He leisurely consumed the Marsala which he had found it unnecessary to offer Ragna, tilting back on the legs of his chair, alternately holding his glass up to the light to enjoy the clear amber colour, and appreciatively smacking his lips as he sipped. Assunta, the cook, her portly form arrayed in a blue apron, stood by the sink rinsing the dishes under the tap and standing them in the overhead rack to drip. A square of sunshine lay on the red brick floor, and Civetta, the cat, lay basking in it, luxuriously curling and uncurling her velvet paws, stretching her neck to lick an unruly patch of fur and blinking at her surroundings with lazy topaz eyes. Copper kettles and pans decorated the whitewashed walls; the red brick stove and the dresser were well scrubbed and tidy.

Nando, having finished his wine, brought his chair back to the perpendicular and rose, wiping his mouth with the back of his hand.

"Mark my words, Assunta, something is going to happen in this house!
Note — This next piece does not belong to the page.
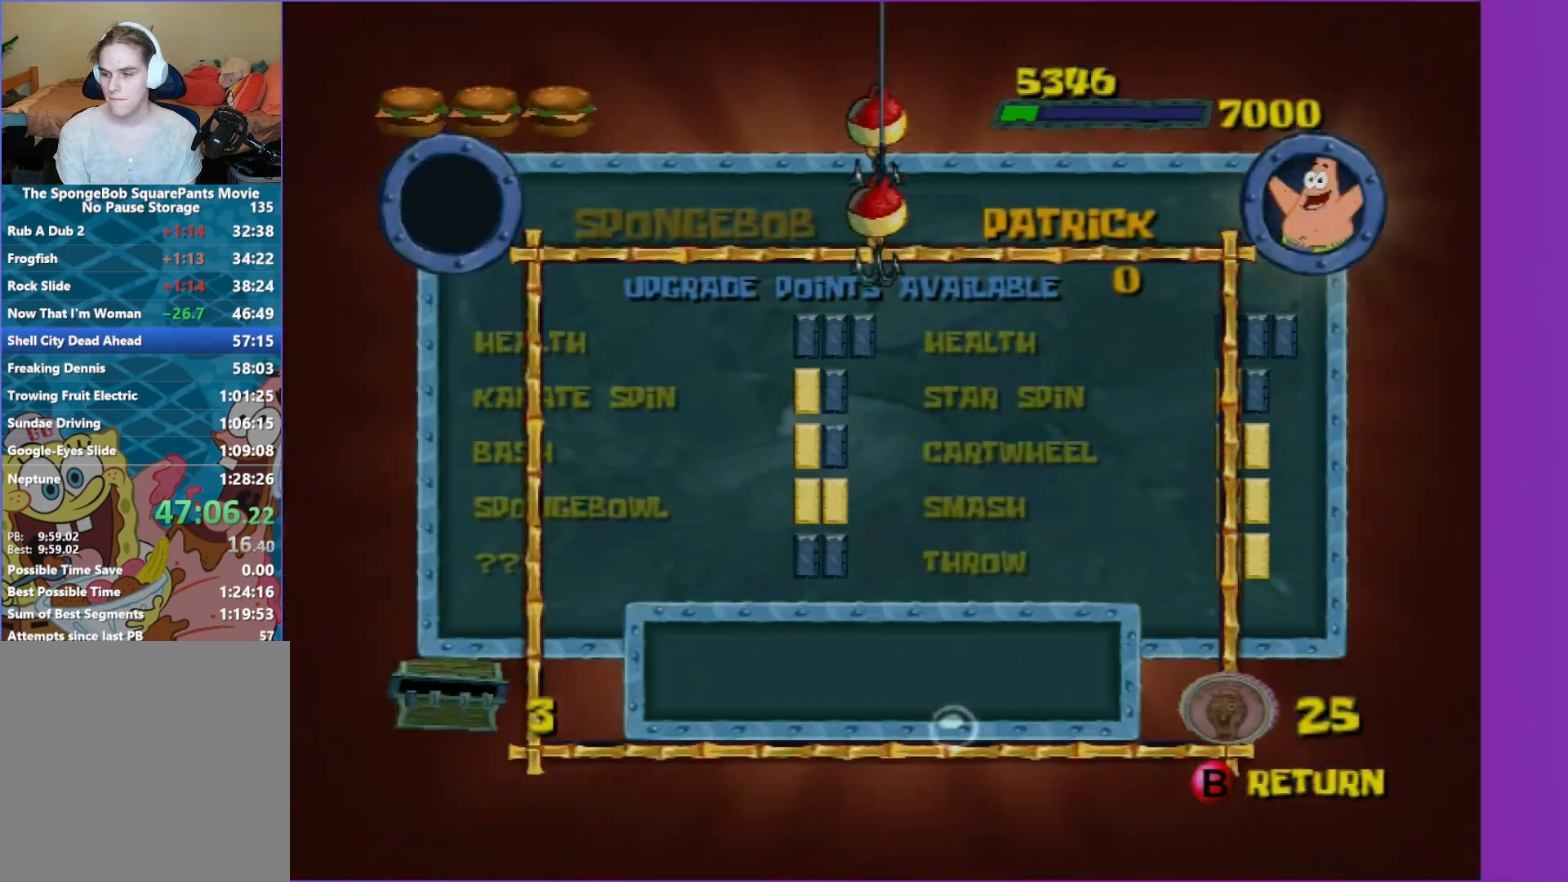
{"buttons": [], "left_stick": "up-right", "right_stick": "center", "events": [[100, "B", "down"], [217, "B", "up"], [333, "B", "down"], [433, "B", "up"]]}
When a woman looks like the Signora does to-day, it means trouble for somebody,—for—"

His dissertation was cut short by the bell, and in his haste to answer the summons he left the kitchen door open. Assunta heard Ragna send him to call a legno.

She shook her head, as her little straw fan blew life into the dying charcoal embers; it was most unusual for Ragna to go out at this time of day,—something was surely in the wind! In any case, her sympathies were with the Signora, even though, with an eye to her own interests she allowed the Sor Padrone to pump her as to the Signora's movements. The Signora never did anything wrong, so what harm could it do, she argued? Meanwhile an extra lira or two in a poor woman's pocket was not to be despised. Also instant dismissal would be the penalty of a refusal, and who could stand out against the Padrone when he glared at one with those awful eyes? Oh, certainly the Signora's lot was not one to be envied, even though she were a lady and had fine clothes and jewels! Such were the humble reflections of Assunta as she fanned the fire, and it gave her considerable satisfaction to think that her confessor Don Bazzanti was right in saying that rich and poor alike have their troubles.

"Signor Iddio is just, after all," thought Assunta piously, and crossed herself. It may give the moralist pleasure to observe that the circumstances that ground the soul of Ragna to the earth, made as a sequence, for the contentment of her cook.


CHAPTER X

Angelescu had spent the morning in the Uffizi, devoting his visit to the three or four paintings he really liked. Of these, the Madonna of the Goldfinch absorbed most of his time; the artless attitude of the children, the virginal grace of the Mother and the tender background with its suggestion of Florence in the distance, gave him the suggestion of the veiled delicacy of early spring, the faint perfume of early violets wafted from the slopes of Fiesole, the embroidery of almond-blossom against the sky. Other pictures claimed his attention, but he returned again and again to the "Cardellino," drawn by the exquisite purity of conception and execution that the divine Raphael must have acquired by some mysterious communion with angels. The face of the Madonna reminded him of someone he had known, but so vaguely that he made no attempt to capture the vague suggestion. The sweet Madonna-face continued to haunt him, and now as he lounged in his room, after luncheon, it floated before him wreathed in the pale blue fumes of his cigarette.

The years had passed over him lightly, though any close observer would have noted the slightly increased sternness discernible in the set of the mouth, the squaring of the lean jaw. The eyes were as kind as ever, the brow as calm, the hair had streaks of grey at the temples, but was no thinner than of old.